Work to complete
Every entry must be printed again exactly, with nothing left out.

▼▼▼

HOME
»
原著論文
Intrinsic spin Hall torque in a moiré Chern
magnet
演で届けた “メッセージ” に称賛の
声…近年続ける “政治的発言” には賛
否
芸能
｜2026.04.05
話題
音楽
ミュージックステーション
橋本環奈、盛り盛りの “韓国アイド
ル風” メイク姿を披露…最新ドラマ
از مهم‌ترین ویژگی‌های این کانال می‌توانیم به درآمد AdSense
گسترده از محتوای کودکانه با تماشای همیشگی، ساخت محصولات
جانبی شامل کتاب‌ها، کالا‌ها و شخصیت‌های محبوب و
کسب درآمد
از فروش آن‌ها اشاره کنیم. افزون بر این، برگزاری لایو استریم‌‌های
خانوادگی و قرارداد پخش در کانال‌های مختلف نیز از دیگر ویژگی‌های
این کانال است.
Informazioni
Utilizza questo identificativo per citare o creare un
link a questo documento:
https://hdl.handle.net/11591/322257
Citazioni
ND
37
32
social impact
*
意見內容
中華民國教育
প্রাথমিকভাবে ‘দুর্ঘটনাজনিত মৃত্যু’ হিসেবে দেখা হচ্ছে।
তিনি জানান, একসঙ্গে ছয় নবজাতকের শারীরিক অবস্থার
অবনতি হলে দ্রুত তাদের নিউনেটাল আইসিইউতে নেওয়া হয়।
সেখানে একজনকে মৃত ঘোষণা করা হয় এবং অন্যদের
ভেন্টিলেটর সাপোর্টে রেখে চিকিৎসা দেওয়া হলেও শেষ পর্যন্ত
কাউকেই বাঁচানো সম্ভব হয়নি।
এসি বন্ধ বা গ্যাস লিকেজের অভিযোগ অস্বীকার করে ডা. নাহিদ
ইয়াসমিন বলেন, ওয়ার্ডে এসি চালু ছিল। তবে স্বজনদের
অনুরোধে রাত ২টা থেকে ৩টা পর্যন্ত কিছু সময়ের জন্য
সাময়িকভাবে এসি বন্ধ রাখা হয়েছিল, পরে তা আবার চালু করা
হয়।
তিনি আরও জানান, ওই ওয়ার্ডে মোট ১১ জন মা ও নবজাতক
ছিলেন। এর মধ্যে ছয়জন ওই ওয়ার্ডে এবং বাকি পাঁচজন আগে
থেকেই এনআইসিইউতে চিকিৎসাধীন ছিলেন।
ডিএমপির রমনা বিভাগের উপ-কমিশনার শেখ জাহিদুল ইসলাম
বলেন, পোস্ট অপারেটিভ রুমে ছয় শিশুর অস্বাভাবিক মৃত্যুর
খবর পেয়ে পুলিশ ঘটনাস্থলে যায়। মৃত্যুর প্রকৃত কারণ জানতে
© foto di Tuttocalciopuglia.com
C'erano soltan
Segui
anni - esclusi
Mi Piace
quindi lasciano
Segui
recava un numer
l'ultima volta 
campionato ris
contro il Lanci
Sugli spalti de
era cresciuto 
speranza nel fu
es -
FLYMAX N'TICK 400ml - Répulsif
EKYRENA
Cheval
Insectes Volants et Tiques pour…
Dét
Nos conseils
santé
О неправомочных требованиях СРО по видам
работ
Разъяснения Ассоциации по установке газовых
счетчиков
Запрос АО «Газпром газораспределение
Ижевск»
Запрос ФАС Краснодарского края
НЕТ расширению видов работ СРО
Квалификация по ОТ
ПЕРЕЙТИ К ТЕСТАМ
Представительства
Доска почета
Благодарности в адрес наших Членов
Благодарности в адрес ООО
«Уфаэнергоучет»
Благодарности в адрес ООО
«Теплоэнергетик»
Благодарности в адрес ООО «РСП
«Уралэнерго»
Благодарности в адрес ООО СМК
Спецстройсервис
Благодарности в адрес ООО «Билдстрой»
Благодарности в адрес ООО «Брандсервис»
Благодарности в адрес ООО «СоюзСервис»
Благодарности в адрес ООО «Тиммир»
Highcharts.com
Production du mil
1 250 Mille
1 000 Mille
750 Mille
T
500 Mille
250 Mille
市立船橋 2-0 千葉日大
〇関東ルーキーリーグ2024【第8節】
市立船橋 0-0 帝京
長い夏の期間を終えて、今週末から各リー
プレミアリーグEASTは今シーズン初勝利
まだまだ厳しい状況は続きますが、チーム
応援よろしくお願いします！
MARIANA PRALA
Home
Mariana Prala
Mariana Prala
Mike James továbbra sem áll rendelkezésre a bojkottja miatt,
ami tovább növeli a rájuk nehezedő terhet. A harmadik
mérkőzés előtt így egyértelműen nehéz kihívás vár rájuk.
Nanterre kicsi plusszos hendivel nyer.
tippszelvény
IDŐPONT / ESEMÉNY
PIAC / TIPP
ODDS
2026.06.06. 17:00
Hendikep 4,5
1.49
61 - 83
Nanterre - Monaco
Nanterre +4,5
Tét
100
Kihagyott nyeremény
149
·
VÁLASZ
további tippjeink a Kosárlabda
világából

▲▲▲

Response
HOME
»
原著論文
Intrinsic spin Hall torque in a moiré Chern
magnet
演で届けた “メッセージ” に称賛の
声…近年続ける “政治的発言” には賛
否
芸能
｜2026.04.05
話題
音楽
ミュージックステーション
橋本環奈、盛り盛りの “韓国アイド
ル風” メイク姿を披露…最新ドラマ
از مهم‌ترین ویژگی‌های این کانال می‌توانیم به درآمد AdSense
گسترده از محتوای کودکانه با تماشای همیشگی، ساخت محصولات
جانبی شامل کتاب‌ها، کالا‌ها و شخصیت‌های محبوب و
کسب درآمد
از فروش آن‌ها اشاره کنیم. افزون بر این، برگزاری لایو استریم‌‌های
خانوادگی و قرارداد پخش در کانال‌های مختلف نیز از دیگر ویژگی‌های
این کانال است.
Informazioni
Utilizza questo identificativo per citare o creare un
link a questo documento:
https://hdl.handle.net/11591/322257
Citazioni
ND
37
32
social impact
*
意見內容
中華民國教育
প্রাথমিকভাবে ‘দুর্ঘটনাজনিত মৃত্যু’ হিসেবে দেখা হচ্ছে।
তিনি জানান, একসঙ্গে ছয় নবজাতকের শারীরিক অবস্থার
অবনতি হলে দ্রুত তাদের নিউনেটাল আইসিইউতে নেওয়া হয়।
সেখানে একজনকে মৃত ঘোষণা করা হয় এবং অন্যদের
ভেন্টিলেটর সাপোর্টে রেখে চিকিৎসা দেওয়া হলেও শেষ পর্যন্ত
কাউকেই বাঁচানো সম্ভব হয়নি।
এসি বন্ধ বা গ্যাস লিকেজের অভিযোগ অস্বীকার করে ডা. নাহিদ
ইয়াসমিন বলেন, ওয়ার্ডে এসি চালু ছিল। তবে স্বজনদের
অনুরোধে রাত ২টা থেকে ৩টা পর্যন্ত কিছু সময়ের জন্য
সাময়িকভাবে এসি বন্ধ রাখা হয়েছিল, পরে তা আবার চালু করা
হয়।
তিনি আরও জানান, ওই ওয়ার্ডে মোট ১১ জন মা ও নবজাতক
ছিলেন। এর মধ্যে ছয়জন ওই ওয়ার্ডে এবং বাকি পাঁচজন আগে
থেকেই এনআইসিইউতে চিকিৎসাধীন ছিলেন।
ডিএমপির রমনা বিভাগের উপ-কমিশনার শেখ জাহিদুল ইসলাম
বলেন, পোস্ট অপারেটিভ রুমে ছয় শিশুর অস্বাভাবিক মৃত্যুর
খবর পেয়ে পুলিশ ঘটনাস্থলে যায়। মৃত্যুর প্রকৃত কারণ জানতে
© foto di Tuttocalciopuglia.com
C'erano soltan
Segui
anni - esclusi
Mi Piace
quindi lasciano
Segui
recava un numer
l'ultima volta 
campionato ris
contro il Lanci
Sugli spalti de
era cresciuto 
speranza nel fu
es -
FLYMAX N'TICK 400ml - Répulsif
EKYRENA
Cheval
Insectes Volants et Tiques pour…
Dét
Nos conseils
santé
О неправомочных требованиях СРО по видам
работ
Разъяснения Ассоциации по установке газовых
счетчиков
Запрос АО «Газпром газораспределение
Ижевск»
Запрос ФАС Краснодарского края
НЕТ расширению видов работ СРО
Квалификация по ОТ
ПЕРЕЙТИ К ТЕСТАМ
Представительства
Доска почета
Благодарности в адрес наших Членов
Благодарности в адрес ООО
«Уфаэнергоучет»
Благодарности в адрес ООО
«Теплоэнергетик»
Благодарности в адрес ООО «РСП
«Уралэнерго»
Благодарности в адрес ООО СМК
Спецстройсервис
Благодарности в адрес ООО «Билдстрой»
Благодарности в адрес ООО «Брандсервис»
Благодарности в адрес ООО «СоюзСервис»
Благодарности в адрес ООО «Тиммир»
Highcharts.com
Production du mil
1 250 Mille
1 000 Mille
750 Mille
T
500 Mille
250 Mille
市立船橋 2-0 千葉日大
〇関東ルーキーリーグ2024【第8節】
市立船橋 0-0 帝京
長い夏の期間を終えて、今週末から各リー
プレミアリーグEASTは今シーズン初勝利
まだまだ厳しい状況は続きますが、チーム
応援よろしくお願いします！
MARIANA PRALA
Home
Mariana Prala
Mariana Prala
Mike James továbbra sem áll rendelkezésre a bojkottja miatt,
ami tovább növeli a rájuk nehezedő terhet. A harmadik
mérkőzés előtt így egyértelműen nehéz kihívás vár rájuk.
Nanterre kicsi plusszos hendivel nyer.
tippszelvény
IDŐPONT / ESEMÉNY
PIAC / TIPP
ODDS
2026.06.06. 17:00
Hendikep 4,5
1.49
61 - 83
Nanterre - Monaco
Nanterre +4,5
Tét
100
Kihagyott nyeremény
149
·
VÁLASZ
további tippjeink a Kosárlabda
világából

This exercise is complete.